Waduh, bukankah selipar bukan alas kaki yang direkomendasikan untuk dikenakan saat akan naik pesawat udara? Cilaka ini. Dengan tergesa, istri saya menelepon keponakan yang semalam menginap di rumah, dia tak menjawab. Telepon bergeser memanggil ibu mertua, rupanya telah meninggalkan rumah. Lalu bagaimana nasib alas kakiku? Opsi membeli sepatu baru, bukan pilihan bijak, tak ada kedai sepatu di sepanjang jalan sebelum masuk tol.

Ibu saya berkomentar, bukankah dari kemarin-kemarin niatnya memang ingin memakai sandal jepit saja? Aku cuma bisa tersenyum masam. Kuingat betul, sepatu yang ingin kukenakan telah kusiapkan di samping pintu. Tapi karena masih keluar masuk rumah mengangkat koper, setelah memasang kaus kaki, aku memilih mengenakan sandal jepit untuk sementara waktu. Tapi rupanya, aku lupa menggantinya dengan sepatu, sebelum naik ke mobil.

* * *     

Dua hari sebelum keberangkatan, bolak-balik kupatut-patutkan sandal jepit baru yang dibeli oleh istriku, katanya untuk dipakai ke masjid selama di Medinah dan Makkah, lebih praktis dan mudah disimpan. Dengan senyum puas aku menancapkan niat di hari, akan mengenakan sandal jepit saja untuk berangkat, tak usah bawa sepatu, hitung-hitung mengurangi bawaan. Niatan yang sempat diprotes oleh istriku, dan diketawai oleh ibuku. Aku bergeming, istriku mengalah, bahkan mengutarakan akan ikut mengenakan sandal jepit.

Karena merasa tak enak hati bila istriku harus mengikuti kebiasaan 'jelek' hanya bersandal jepit, maka aku berusaha mencari alasan penguat bahwa saya memang sebaiknya memakai sepatu. Saya bacalah berbagai artikel mengenai penggunaan sandal jepit di pesawat udara. Hampir semua ulasan, baik ahli penerbangan publik, maupun para pelancong, merekomendasikan untuk tak bersandal saat naik pesawat udara. Titik ragu mulai menggerogoti yakinku saat itu. 

Sehari jelang keberangkatan, istriku memperlihatkan sepasang sepatu hitam yang baru dibelinya, sepatu yang disiapkan untuk dia kenakan besok. Wah, rupanya dia berubah pikiran, tak jadi mengenakan sandal. Maka demi menghormati pilihannya, aku berujar, "berarti tak jadi kita pakai sandal ya, oke, saya yang ikut mengenakan sepatu". Demikianlah muasalnya, mengapa lalu aku berencana berangkat ke bandara dengan bersepatu, meski pada awalnya kukuh akan bersandal jepit.
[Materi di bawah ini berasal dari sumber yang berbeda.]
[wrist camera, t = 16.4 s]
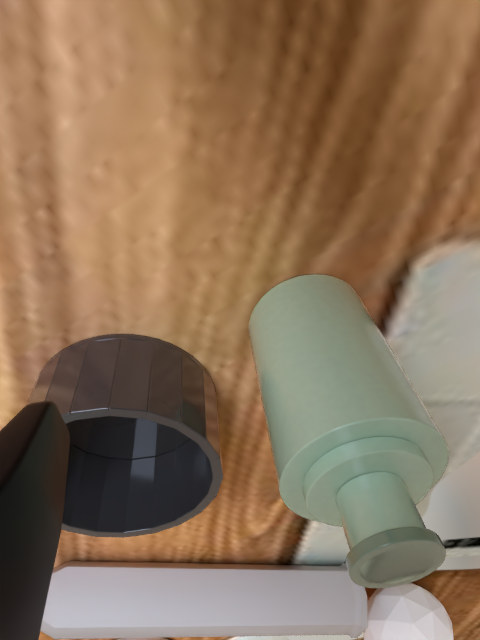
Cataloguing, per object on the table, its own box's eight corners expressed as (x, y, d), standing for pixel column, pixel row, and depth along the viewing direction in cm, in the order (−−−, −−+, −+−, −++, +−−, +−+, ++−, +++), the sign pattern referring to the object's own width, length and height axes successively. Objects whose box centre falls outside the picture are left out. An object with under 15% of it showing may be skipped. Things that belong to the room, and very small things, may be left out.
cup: (5, 346, 21) (-36, 425, 17) (205, 322, 22) (210, 395, 18) (66, 467, 27) (46, 548, 23) (223, 447, 28) (230, 523, 24)
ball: (390, 563, 46) (414, 652, 44) (335, 590, 41) (358, 689, 39) (456, 571, 40) (487, 675, 38) (398, 604, 35) (430, 722, 33)
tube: (31, 643, 32) (343, 638, 38) (21, 644, 28) (374, 637, 33) (49, 561, 36) (335, 567, 41) (42, 551, 31) (361, 558, 37)
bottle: (244, 281, 21) (298, 526, 11) (369, 266, 21) (528, 494, 11) (251, 374, 24) (296, 621, 15) (358, 361, 24) (471, 595, 15)
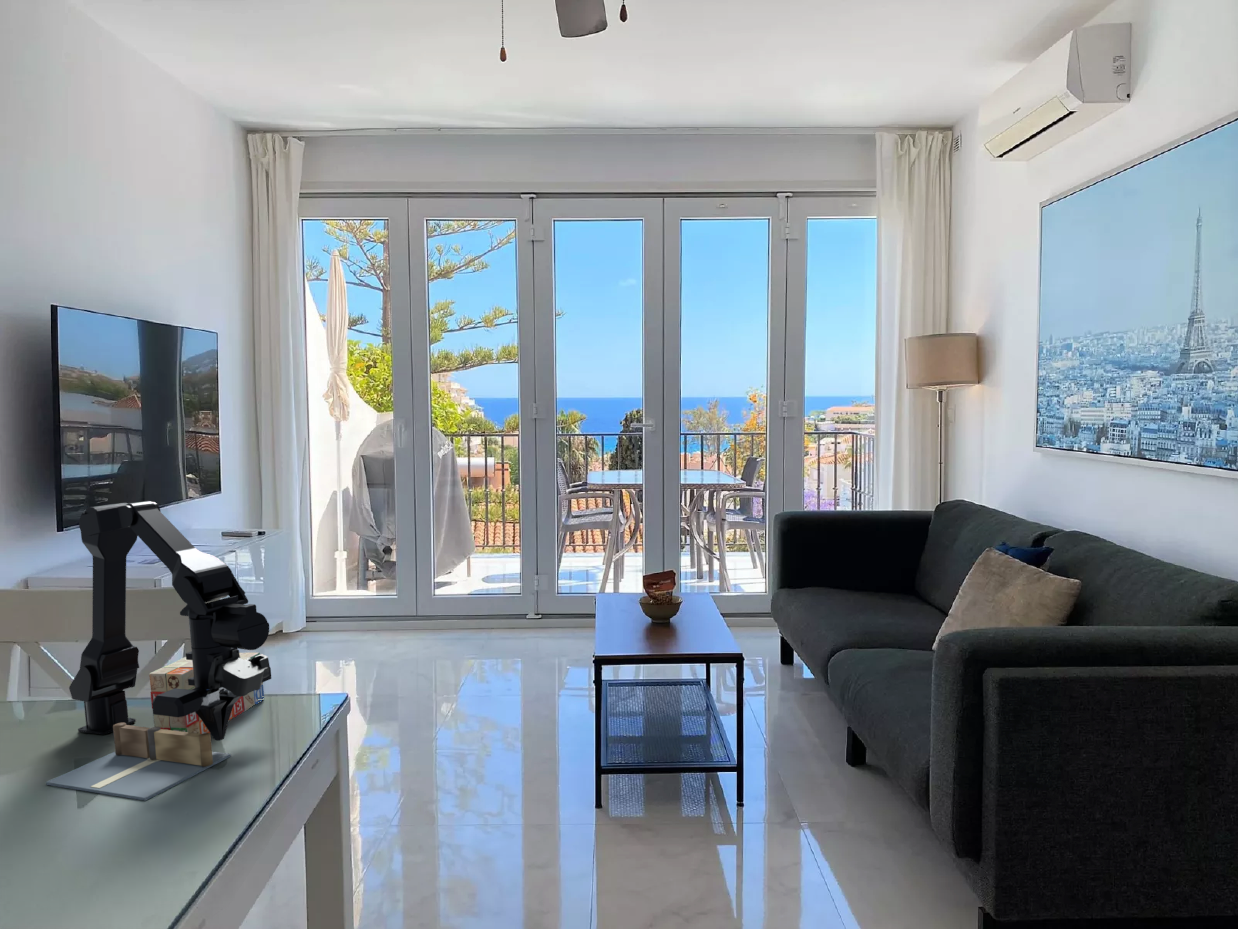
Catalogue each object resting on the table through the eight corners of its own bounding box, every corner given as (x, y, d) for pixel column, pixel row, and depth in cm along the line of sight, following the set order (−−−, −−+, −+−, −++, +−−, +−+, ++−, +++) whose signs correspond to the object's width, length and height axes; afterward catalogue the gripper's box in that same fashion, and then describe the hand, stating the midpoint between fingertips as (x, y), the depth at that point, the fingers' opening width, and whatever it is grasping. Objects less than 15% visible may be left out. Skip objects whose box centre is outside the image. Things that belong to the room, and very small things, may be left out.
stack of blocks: (235, 700, 163) (230, 636, 162) (265, 700, 162) (260, 636, 161) (154, 745, 142) (147, 672, 141) (188, 746, 141) (181, 672, 140)
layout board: (46, 784, 128) (45, 781, 128) (137, 744, 142) (137, 741, 142) (145, 800, 121) (145, 797, 121) (230, 756, 135) (230, 753, 135)
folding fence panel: (147, 759, 134) (144, 730, 134) (157, 754, 136) (154, 726, 136) (206, 767, 130) (203, 737, 130) (215, 762, 132) (213, 733, 131)
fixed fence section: (112, 754, 137) (110, 726, 137) (122, 749, 139) (120, 722, 138) (145, 758, 134) (143, 730, 134) (155, 754, 136) (153, 726, 136)
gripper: (202, 665, 124) (210, 769, 125) (293, 630, 142) (300, 723, 143) (145, 660, 128) (154, 761, 129) (241, 627, 146) (248, 717, 147)
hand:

Di lubuk hatiku, yang tercatat dengan kuat adalah memakai sandal, bukan sepatu.

* * *    

Karena lupa pakai sepatu itulah, saya jadi teringat dengan berbagai cerita orang mengenai tanah suci dan rangkaian yang menyertainya, bahwa kita tak boleh berpikir macam-macam dan aneh-aneh, sebab segala hal yang terkait tanah haram, begitu mendapat atensi dari Tuhan. Allah membalas kontan beragam syak wa sangka dan kesombongan hati walau senoktah. Maka sambil menatap galau kepada kedua kakiku, tak pernah putus mulutku menggumamkan istigfar. Memohon ampun atas kejumawaan jiwaku bahwa mengenakan sandal adalah tak mengapa.

Sambil berembuk memikirkan solusi, saya merasa bahwa ada seuntai kalimat yang senantiasa menggedor-gedor kesadaranku. "Lihatlah, betapa belum jauh engkau melangkah, Allah telah menegurmu". Istigfar di batinku kian mengelora. Rasanya ingin diri ini sembunyi, bahwa niatan mengenakan sandal jepit, lalu kutinggalkan di detik-detik terakhir. Seakan Allah mencolek dan berkata, kenapa kamu begitu mudah berpaling? Oh Tuhan, betapa tak nyamannya rasa ini.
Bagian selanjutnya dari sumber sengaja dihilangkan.